Méthotrexate : ce médicament est strictement contre-indiqué pendant le premier trimestre en raison de son effet antifolique, toutefois dans certains cas de maladie sévère, on peut reprendre le traitement au 2ème et 3ème trimestre. Cela est décrit, mais ne nous paraît pas conseillé.

La plupart des données au sujet des grossesses sous méthotrexate concernent des femmes traitées pour des cancers. Parmi les 8 cas de polyarthrite rhumatoïde sous méthotrexate ayant présenté une grossesse, on note : 3 avortements spontanés, 2 avortements sélectifs et 3 enfants sans anomalie.
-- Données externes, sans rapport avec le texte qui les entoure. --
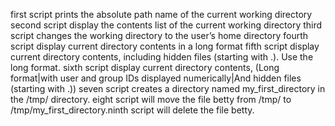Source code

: first script prints the absolute path name of the current working directory
second script display the contents list of the current working directory
third script changes the working directory to the user’s home directory
fourth script display current directory contents in a long format
fifth script display current directory contents, including hidden files (starting with .). Use the long format.
sixth script display current directory contents, (Long format|with user and group IDs displayed numerically|And hidden files (starting with .))
seven script creates a directory named my_first_directory in the /tmp/ directory.
eight script will move the file betty from /tmp/ to /tmp/my_first_directory.ninth script will delete the file betty.
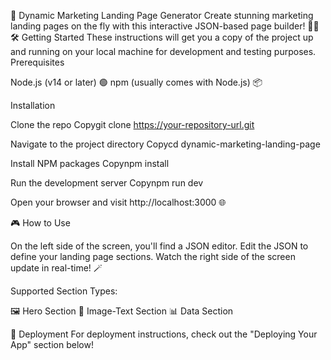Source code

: 🚀 Dynamic Marketing Landing Page Generator
Create stunning marketing landing pages on the fly with this interactive JSON-based page builder! 🎨✨
🛠 Getting Started
These instructions will get you a copy of the project up and running on your local machine for development and testing purposes.
Prerequisites

Node.js (v14 or later) 🟢
npm (usually comes with Node.js) 📦

Installation

Clone the repo
Copygit clone https://your-repository-url.git

Navigate to the project directory
Copycd dynamic-marketing-landing-page

Install NPM packages
Copynpm install

Run the development server
Copynpm run dev

Open your browser and visit http://localhost:3000 🌐

🎮 How to Use

On the left side of the screen, you'll find a JSON editor.
Edit the JSON to define your landing page sections.
Watch the right side of the screen update in real-time! 🪄

Supported Section Types:

🖼 Hero Section
📝 Image-Text Section
📊 Data Section

🚀 Deployment
For deployment instructions, check out the "Deploying Your App" section below!
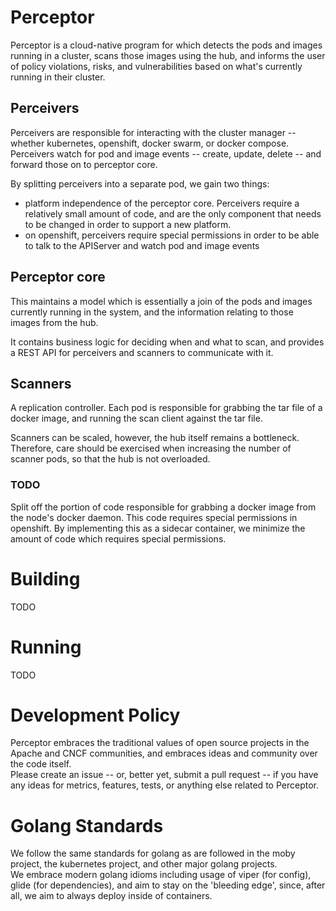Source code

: # Perceptor

Perceptor is a cloud-native program for which detects the pods and images running in a cluster,
scans those images using the hub, and informs the user of policy violations, risks, and vulnerabilities
based on what's currently running in their cluster.

## Perceivers

Perceivers are responsible for interacting with the cluster manager -- whether kubernetes, openshift,
docker swarm, or docker compose.  Perceivers watch for pod and image events -- create, update, delete --
and forward those on to perceptor core.

By splitting perceivers into a separate pod, we gain two things:
 - platform independence of the perceptor core.  Perceivers require a relatively small amount of code,
   and are the only component that needs to be changed in order to support a new platform.
 - on openshift, perceivers require special permissions in order to be able to talk to the APIServer
   and watch pod and image events

## Perceptor core

This maintains a model which is essentially a join of the pods and images currently running in the system,
and the information relating to those images from the hub.

It contains business logic for deciding when and what to scan, and provides a REST API for perceivers
and scanners to communicate with it.

## Scanners

A replication controller.  Each pod is responsible for grabbing the tar file of a docker image,
and running the scan client against the tar file.

Scanners can be scaled, however, the hub itself remains a bottleneck.  Therefore, care should be exercised
when increasing the number of scanner pods, so that the hub is not overloaded.

### TODO

Split off the portion of code responsible for grabbing a docker image from the node's docker daemon.
This code requires special permissions in openshift.  By implementing this as a sidecar container, 
we minimize the amount of code which requires special permissions.

# Building

TODO

# Running

TODO

# Development Policy

Perceptor embraces the traditional values of open source projects in the Apache and CNCF communities, and embraces ideas and community over the code itself.  
Please create an issue -- or, better yet, submit a pull request -- if you have any ideas for metrics, features, tests, or anything else related to Perceptor.

# Golang Standards

We follow the same standards for golang as are followed in the moby project, the kubernetes project, and other major golang projects.  
We embrace modern golang idioms including usage of viper (for config), glide (for dependencies), and aim to stay on the 'bleeding edge', since, after all, we aim to always deploy inside of containers.
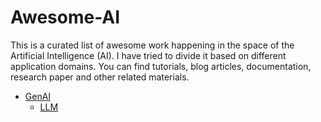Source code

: # Awesome-AI
This is a curated list of awesome work happening in the space of the Artificial Intelligence (AI). I have tried to divide it based on different application domains. You can find tutorials, blog articles, documentation, research paper and other related materials.

- [GenAI](/GenAI/README.md)
	- [LLM](/GenAI/LLM.md)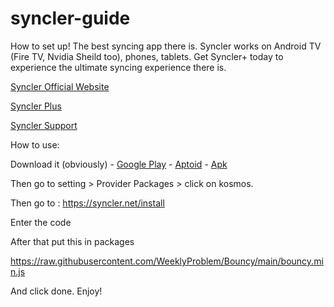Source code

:# syncler-guide
How to set up! The best syncing app there is. Syncler works on Android TV (Fire TV, Nvidia Sheild too), phones, tablets. Get Syncler+ today to experience the ultimate syncing experience there is.

[Syncler Official Website](https://syncler.net/)

[Syncler Plus](https://syncler.net/plus)

[Syncler Support](https://syncler.net/plus-support)

How to use:

Download it (obviously) -  [Google Play](https://play.google.com/store/apps/details?id=com.syncler) - [Aptoid](https://syncler.en.aptoide.com/app) - [Apk](https://syncler.net/d)

Then go to setting > Provider Packages > click on kosmos.

Then go to : https://syncler.net/install

Enter the code

After that put this in packages

https://raw.githubusercontent.com/WeeklyProblem/Bouncy/main/bouncy.min.js

And click done.
Enjoy!

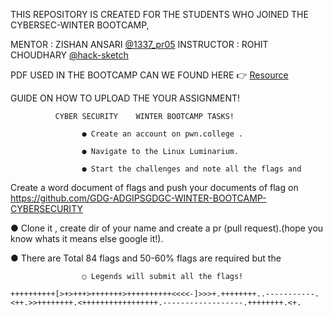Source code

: THIS REPOSITORY IS CREATED FOR THE STUDENTS WHO JOINED THE CYBERSEC-WINTER BOOTCAMP, 


MENTOR     : ZISHAN ANSARI    [@1337_pr05](https://github.com/1337-pr05)
INSTRUCTOR : ROHIT CHOUDHARY [@hack-sketch](https://github.com/hack-sketch)

PDF USED IN THE BOOTCAMP CAN WE FOUND HERE 👉
[Resource](https://github.com/1337-H4K3R5/BASIC_LINUX_RESOURCE)

GUIDE ON HOW TO UPLOAD THE YOUR ASSIGNMENT!

              CYBER SECURITY    WINTER BOOTCAMP TASKS!

                    ● Create an account on pwn.college .

                    ● Navigate to the Linux Luminarium.

                    ● Start the challenges and note all the flags and

Create a word document of flags and push your documents of flag on https://github.com/GDG-ADGIPSGDGC-WINTER-BOOTCAMP-CYBERSECURITY

● Clone it , create dir of your name and create a pr (pull
request).(hope you know whats it means else google
it!).

● There are Total 84 flags and 50-60% flags are required
but the

                    ○ Legends will submit all the flags!

`++++++++++[>+>+++>+++++++>++++++++++<<<<-]>>>+.++++++++..-----------.<++.>>++++++++.<+++++++++++++++++.------------------.++++++++.<+.`



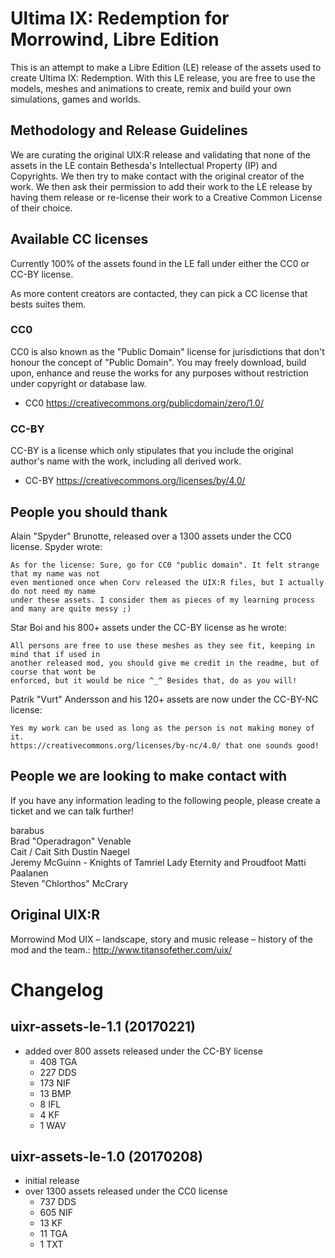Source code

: # Ultima IX: Redemption for Morrowind, Libre Edition

This is an attempt to make a Libre Edition (LE) release of the assets used to create
Ultima IX: Redemption. With this LE release, you are free to use the models, meshes and animations
to create, remix and build your own simulations, games and worlds.

## Methodology and Release Guidelines

We are curating the original UIX:R release and validating that none of the assets in the LE contain
Bethesda's Intellectual Property (IP) and Copyrights. We then try to make contact with the original
creator of the work. We then ask their permission to add their work to the LE release by having them
release or re-license their work to a Creative Common License of their choice.

## Available CC licenses

Currently 100% of the assets found in the LE fall under either the CC0 or CC-BY license.

As more content creators are contacted, they can pick a CC license that bests suites them.

### CC0
CC0 is also known as the "Public Domain" license for jurisdictions that don't honour the concept 
of "Public Domain". You may freely download, build upon, enhance and reuse the works for any
purposes without restriction under copyright or database law.

  - CC0 https://creativecommons.org/publicdomain/zero/1.0/
  
### CC-BY
CC-BY is a license which only stipulates that you include the original author's name with
the work, including all derived work.

  - CC-BY https://creativecommons.org/licenses/by/4.0/

## People you should thank

Alain "Spyder" Brunotte, released over a 1300 assets under the CC0 license. Spyder wrote:

    As for the license: Sure, go for CC0 "public domain". It felt strange that my name was not
    even mentioned once when Corv released the UIX:R files, but I actually do not need my name
    under these assets. I consider them as pieces of my learning process and many are quite messy ;)

Star Boi and his 800+ assets under the CC-BY license as he wrote:

    All persons are free to use these meshes as they see fit, keeping in mind that if used in
    another released mod, you should give me credit in the readme, but of course that wont be
    enforced, but it would be nice ^_^ Besides that, do as you will!

Patrik "Vurt" Andersson and his 120+ assets are now under the CC-BY-NC license:
    
    Yes my work can be used as long as the person is not making money of it.
    https://creativecommons.org/licenses/by-nc/4.0/ that one sounds good!

## People we are looking to make contact with

If you have any information leading to the following people, please create a ticket and we can
talk further!

barabus  
Brad "Operadragon" Venable  
Cait / Cait Sith
Dustin Naegel  
Jeremy McGuinn - Knights of Tamriel
Lady Eternity and Proudfoot
Matti Paalanen   
Steven "Chlorthos" McCrary  

## Original UIX:R

Morrowind Mod UIX – landscape, story and music release – history of the mod and the team.:
http://www.titansofether.com/uix/

# Changelog

## uixr-assets-le-1.1 (20170221)
  - added over 800 assets released under the CC-BY license
    - 408 TGA
    - 227 DDS
    - 173 NIF
    - 13 BMP
    - 8 IFL
    - 4 KF
    - 1 WAV

## uixr-assets-le-1.0 (20170208)
  - initial release
  - over 1300 assets released under the CC0 license
    - 737 DDS
    - 605 NIF
    - 13 KF
    - 11 TGA
    - 1 TXT
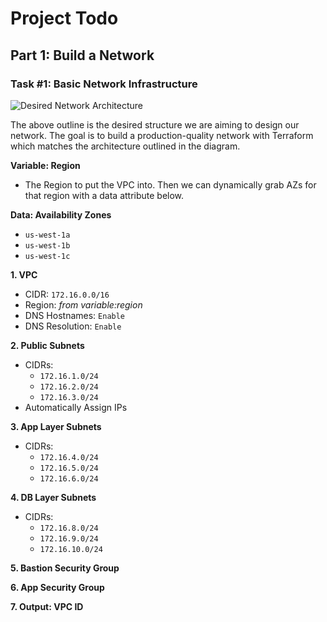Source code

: # Project Todo

## Part 1: Build a Network

### Task \#1: Basic Network Infrastructure

![Desired Network Architecture](https://jacurtis-dropshare.s3-us-west-2.amazonaws.com/Screen-Shot-2021-11-12-21-14-43-u8d2mK.png)

The above outline is the desired structure we are aiming to design our network. The goal is to build a production-quality network with Terraform which matches the architecture outlined in the diagram.

**Variable: Region**
- The Region to put the VPC into. Then we can dynamically grab AZs for that region with a data attribute below.

**Data: Availability Zones**
  - `us-west-1a`
  - `us-west-1b`
  - `us-west-1c`

**1. VPC**
- CIDR: `172.16.0.0/16`
- Region: _from variable:region_
- DNS Hostnames: `Enable`
- DNS Resolution: `Enable`

**2. Public Subnets**
- CIDRs:
  - `172.16.1.0/24`
  - `172.16.2.0/24`
  - `172.16.3.0/24`
- Automatically Assign IPs

**3. App Layer Subnets**
- CIDRs:
  - `172.16.4.0/24`
  - `172.16.5.0/24`
  - `172.16.6.0/24`

**4. DB Layer Subnets**
- CIDRs:
  - `172.16.8.0/24`
  - `172.16.9.0/24`
  - `172.16.10.0/24`

**5. Bastion Security Group**

**6. App Security Group**

**7. Output: VPC ID**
Le méthotrexate est également contre-indiqué pendant l’allaitement.

Lorsqu’une grossesse est envisagée, un traitement de méthotrexate doit être stoppé 3 mois avant le début de la grossesse.

Cyclophosphamide : ce médicament traverse la barrière placentaire et dans le lait maternel. Il est connu pour causer de nombreuses atteintes tératogènes. Il est donc formellement contre-indiqué au cours de la grossesse et de l’allaitement.